St John's offers a range of courses from Caring for Kids and Babies to Occupational First Aid. The beauty of the first aid classes is that you can choose a time to attend a class that fits in with your schedule. As for me, I chose the weekend option.
Resources that allows you to practice and show others how!
Further, the instructors are very professional and cover the material thoroughly. What I enjoyed the most, however, was that we were given our personal CPR learning program which included a video, book and a 'Mini Anne CPR learning manikin'. That, on its own, was the most valuable resource of all, as I could teach my children how to administer CPR.
One of the more interesting things I learnt was dealing with snake bites. As Australia has a number of poisonous snakes, I thought I would share the information I learnt as it may just save a life.

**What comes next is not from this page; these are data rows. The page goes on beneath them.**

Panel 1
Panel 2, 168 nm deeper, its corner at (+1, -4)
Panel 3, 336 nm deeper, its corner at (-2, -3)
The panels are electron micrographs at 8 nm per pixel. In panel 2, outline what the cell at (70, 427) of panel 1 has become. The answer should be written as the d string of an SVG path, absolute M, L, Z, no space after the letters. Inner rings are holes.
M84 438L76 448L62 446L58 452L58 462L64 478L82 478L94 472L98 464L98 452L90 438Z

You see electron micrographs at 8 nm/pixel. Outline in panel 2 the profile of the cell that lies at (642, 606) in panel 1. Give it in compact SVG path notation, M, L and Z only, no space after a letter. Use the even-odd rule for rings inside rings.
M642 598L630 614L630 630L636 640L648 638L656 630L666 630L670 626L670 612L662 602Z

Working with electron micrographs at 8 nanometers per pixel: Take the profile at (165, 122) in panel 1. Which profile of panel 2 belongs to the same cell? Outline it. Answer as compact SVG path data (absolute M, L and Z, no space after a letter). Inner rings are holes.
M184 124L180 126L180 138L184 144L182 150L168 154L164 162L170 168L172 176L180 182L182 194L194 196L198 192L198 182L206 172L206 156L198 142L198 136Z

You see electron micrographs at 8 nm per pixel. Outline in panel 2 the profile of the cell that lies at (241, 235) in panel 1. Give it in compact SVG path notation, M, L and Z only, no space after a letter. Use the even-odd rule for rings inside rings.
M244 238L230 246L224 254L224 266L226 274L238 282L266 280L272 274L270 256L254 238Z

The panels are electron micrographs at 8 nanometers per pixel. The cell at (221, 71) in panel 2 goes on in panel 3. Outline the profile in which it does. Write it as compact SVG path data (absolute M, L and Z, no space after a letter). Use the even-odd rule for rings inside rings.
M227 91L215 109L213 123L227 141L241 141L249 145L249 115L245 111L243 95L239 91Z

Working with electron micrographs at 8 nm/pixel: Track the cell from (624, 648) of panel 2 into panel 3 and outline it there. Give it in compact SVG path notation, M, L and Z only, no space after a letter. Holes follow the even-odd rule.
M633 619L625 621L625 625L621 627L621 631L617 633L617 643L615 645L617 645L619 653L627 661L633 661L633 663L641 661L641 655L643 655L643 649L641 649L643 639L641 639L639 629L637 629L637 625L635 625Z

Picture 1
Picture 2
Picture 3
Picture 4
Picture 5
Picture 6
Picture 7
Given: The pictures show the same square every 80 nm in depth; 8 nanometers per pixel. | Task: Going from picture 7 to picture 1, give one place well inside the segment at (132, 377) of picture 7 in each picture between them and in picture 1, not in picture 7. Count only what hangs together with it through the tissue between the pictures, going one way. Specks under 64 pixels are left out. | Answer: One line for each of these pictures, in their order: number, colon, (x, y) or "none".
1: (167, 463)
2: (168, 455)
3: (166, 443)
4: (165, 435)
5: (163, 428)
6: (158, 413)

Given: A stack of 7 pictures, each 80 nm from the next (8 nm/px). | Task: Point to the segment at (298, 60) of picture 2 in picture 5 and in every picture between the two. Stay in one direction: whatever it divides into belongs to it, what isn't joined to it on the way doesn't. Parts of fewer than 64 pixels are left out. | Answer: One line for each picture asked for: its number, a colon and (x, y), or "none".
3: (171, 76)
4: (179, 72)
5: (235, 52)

In my time it was cut and squeeze out the venom from a snake bite. However, it is now suggested that you place gauze over the bite and bandage the bite up towards the lymph glands. The reason you don't cut or suck out the venom is that the gauze can absorb some of the venom. This allows staff at the hospital to send th gauze for analysis for the administration of the correct anti-venom. This administration follows after the DRS, which stand for Danger, Response and Send, something I did not know about before I attended a St John's course.
I would recommend everyone who is 14 years and older to attend a St. Johns First Aid Course. There is a chance that you will not use it, however I'd rather know what to do than to stand helplessly not doing anything. It can mean the difference between life or death!